PERINGATAN Hari Guru Nasional (HGN) yang ke-78 di Sekolah Sukma Bangsa Aceh, yang bertempat di Sekolah Sukma Bangsa Pidie, berlangsung begitu meriah. Acara peringatan yang mengusung tema “Guru Menulis Guru Abadi” itu dikemas dalam dua kegiatan keren; kenduri buku dan syarah literasi.

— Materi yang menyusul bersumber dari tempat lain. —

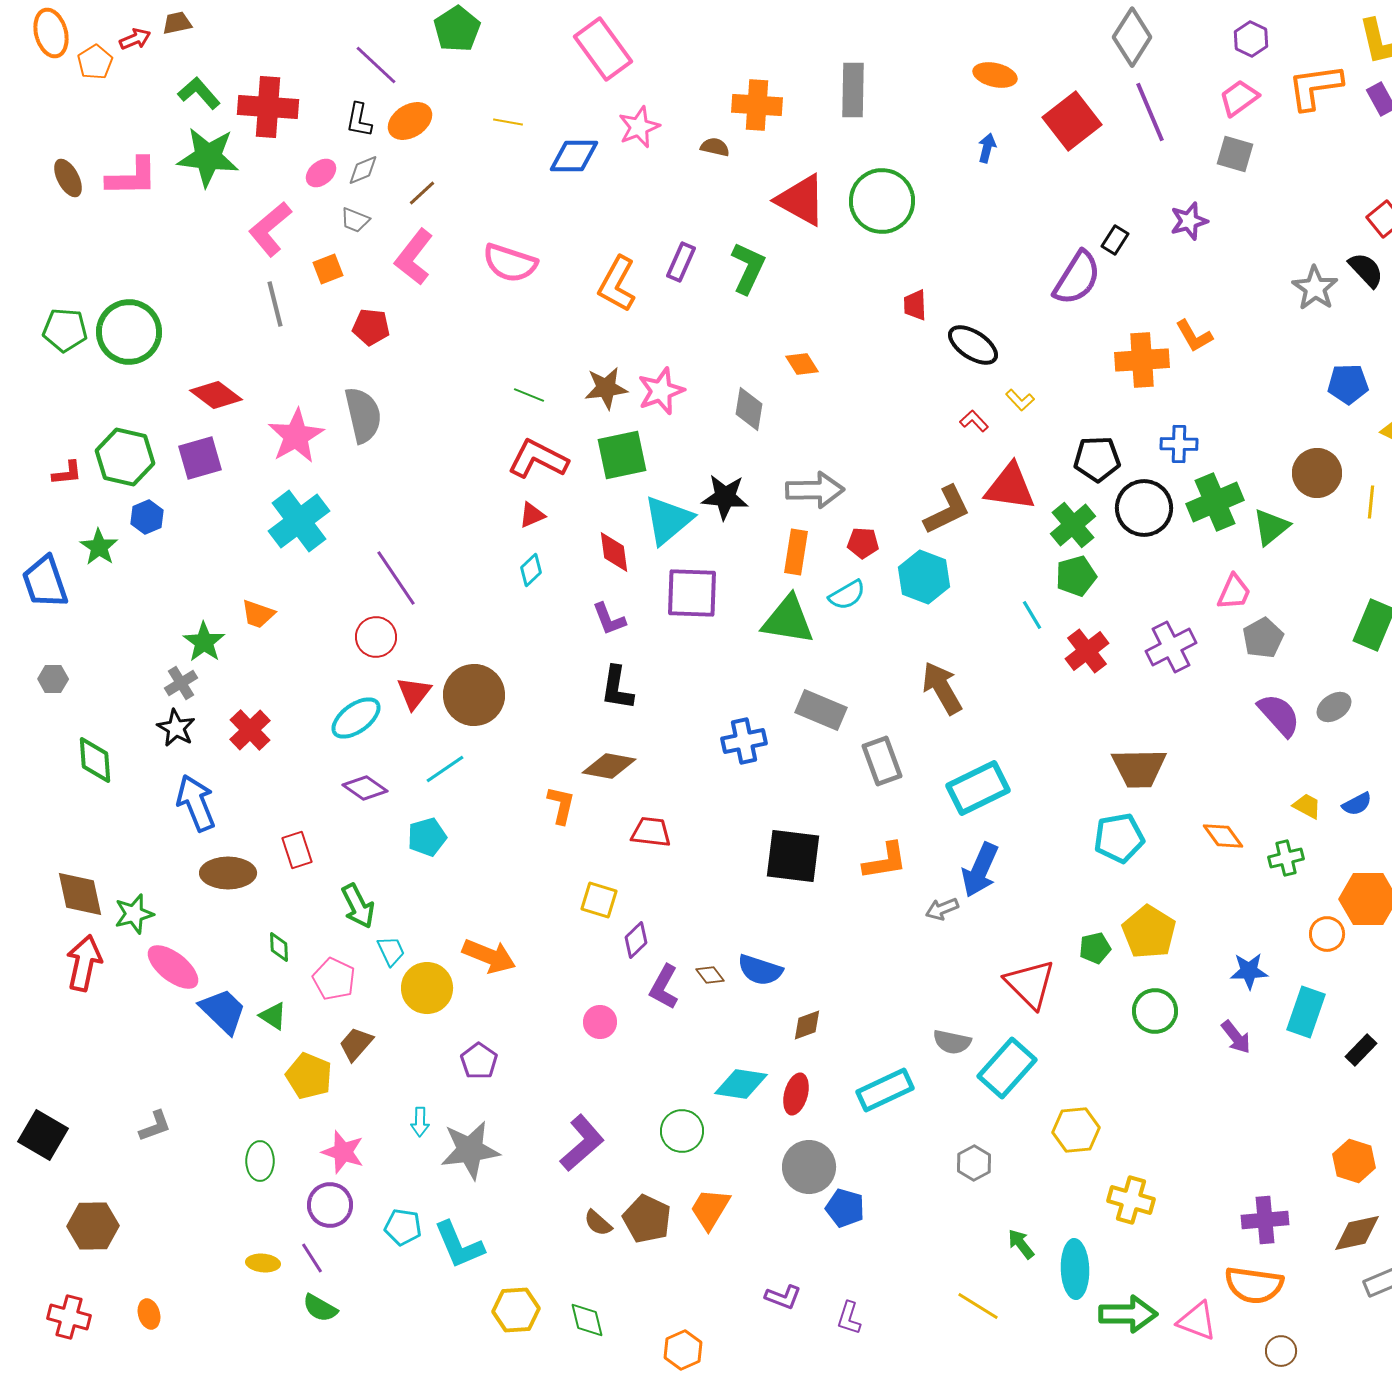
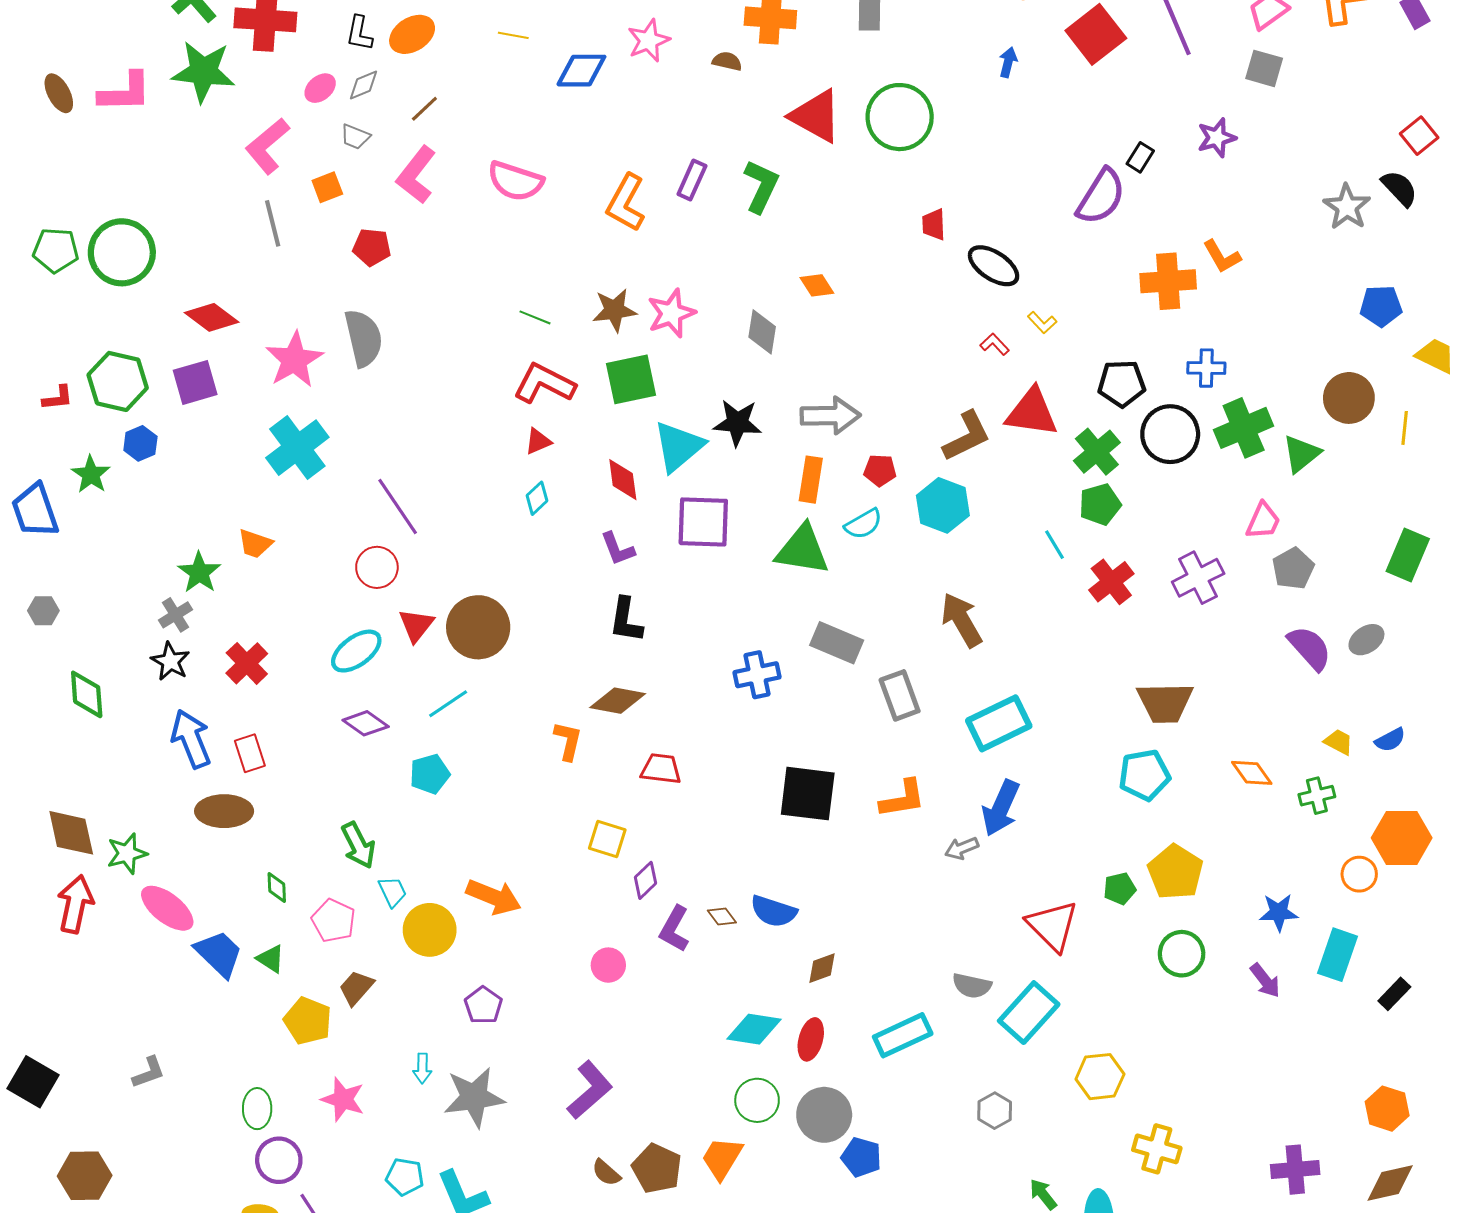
red rectangle: (297, 850) -> (250, 753), moved
green circle: (682, 1131) -> (757, 1100), moved
purple circle: (330, 1205) -> (279, 1160), moved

Terdapat 44 buku yang ditulis oleh siswa dan guru, terdiri dari Sekolah Sukma Bangsa Pidie berjumlah 13 judul, Sekolah Sukma Bangsa Bireuen berjumlah 7 judul, Sekolah Sukma Bangsa Lhokseumawe berjumlah 14 judul, dan Sekolah Sukma Bangsa Sigi (Sulawesi Tengah) berjumlah 10 Judul. Selain itu, Sekolah Sukma Bangsa Pidie juga melaksanakan Syarah Literasi yang menghadirkan wartawan senior Serambi Indonesia, Yarmen Dinamika; penulis populer sekaligus wartawan, Azhari Aiyub; aktivis perempuan dan pegiat literasi, Cut Asmaul Husna; dan Siti Sarayulis, yang merupakan guru Sekolah Sukma Bangsa Lhokseumawe yang sudah terakui dedikasi dan praktik baik dalam membangun dan menggerakkan semangat literasi para guru dan siswa di sekolah.

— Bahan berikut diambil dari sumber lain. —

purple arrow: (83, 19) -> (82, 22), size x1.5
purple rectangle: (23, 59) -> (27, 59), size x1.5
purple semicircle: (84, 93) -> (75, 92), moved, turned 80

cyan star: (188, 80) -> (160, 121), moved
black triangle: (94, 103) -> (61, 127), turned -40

Mengutip apa yang disampaikan oleh Marthunis yang merupakan Direktur Sekolah Sukma Bangsa Pidie, dalam sambutan saat acara berlangsung, Kenduri Buku ini, memang, menjadi agenda tasyakuran bersama empat Sekolah Sukma Bangsa atas capaian dari upaya para siswa dan guru dalam menuliskan buku dan juga ikhtiar para warga Sukma Bangsa dalam mengembangkan ragam kegiatan literasi di sekolah.
Sejatinya, Kenduri Buku ini merupakan agenda rutin tahunan empat Sekolah Sukma Bangsa di Indonesia dalam rangka mendukung dan mengembangkan geliat literasi di sekolah. Kenduri Buku pertama dan kedua telah digelar di Sekolah Sukma Bangsa Lhokseumawe dan Bireuen pada 2021 dan 2022.
Minat baca rendah, tapi cerewet di Social Media
Ya, literasi dewasa ini merupakan topik yang sudah mulai hangat dibicarakan oleh para pegiat pendidikan. Hal ini tak lain, karena, realitas masyarakat kita (Indonesia) sekarang yang bisa dikatakan sudah jauh tertinggal dibandingkan dengan negara-negara lain di dunia. Survei terbaru, sebagaimana yang disampaikan oleh bapak Yarmen Dinamika dalam Syarah Literasi, menduduki peringkat ke-60 dari 61 negara soal minat membaca, persis berada di bawah Thailand (59) dan di atas Botswana (61). Padahal, dari segi penilaian infrastruktur untuk mendukung membaca, peringkat Indonesia berada di atas negara-negara Eropa.
Kemudian, yang membuat miris, sebuah hasil riset yang dilakukan oleh Semiocast, sebuah lembaga independen di Paris, menyatakan bahwa meski minat baca buku rendah, orang Indonesia gemar menatap layar gadget dalam waktu yang lama –kurang lebih 9 jam sehari. Dan, dalam hal kecerewetan di media sosial orang Indonesia berada di urutan ke 5 dunia. Tentu kenyataan ini sangatlah paradoks; malas baca buku, tapi sangat suka menatap layar gadget dalam durasi waktu lama –ditambah pula paling cerewet di media sosial. Karena demikian, tidak heran kita, jika provokasi, hoax, dan fitnah begitu menjamur di kalangan masyarakat kita.
Maka itu, untuk mengatasi hal itu, literasi merupakan sebuah keniscayaan di era sekarang, khususnya untuk masyarakat kita Indonesia.
Batu bata untuk Peradaban
Hal menarik lainnya, disampaikan oleh Bang Azhari, yang merupakan sastrawan dan penulis buku fenomenal Kura-kura Berjanggut. Dalam syarahnya beliau memaparkan, bahwa semua entitas masyarakat di Aceh mesti melihat dan mempertimbangkan utnuk membangun peradaban Aceh melalui literasi. Sayangnya, masyarakat kita belum memahami akan pentingnya membangun peradaban melalui dunia literasi. Masing-masing kita harus mampu mengirim satu batu bata –mengutip istilah Bang Azhari– agar peradaban kita menjadi baik dan jaya di masa akan datang. Alhamdulillah, sekolah Sukma di HGN tempo hari lalu, sudah menyumbang 44 batu bata untuk pembangunan peradaban Aceh.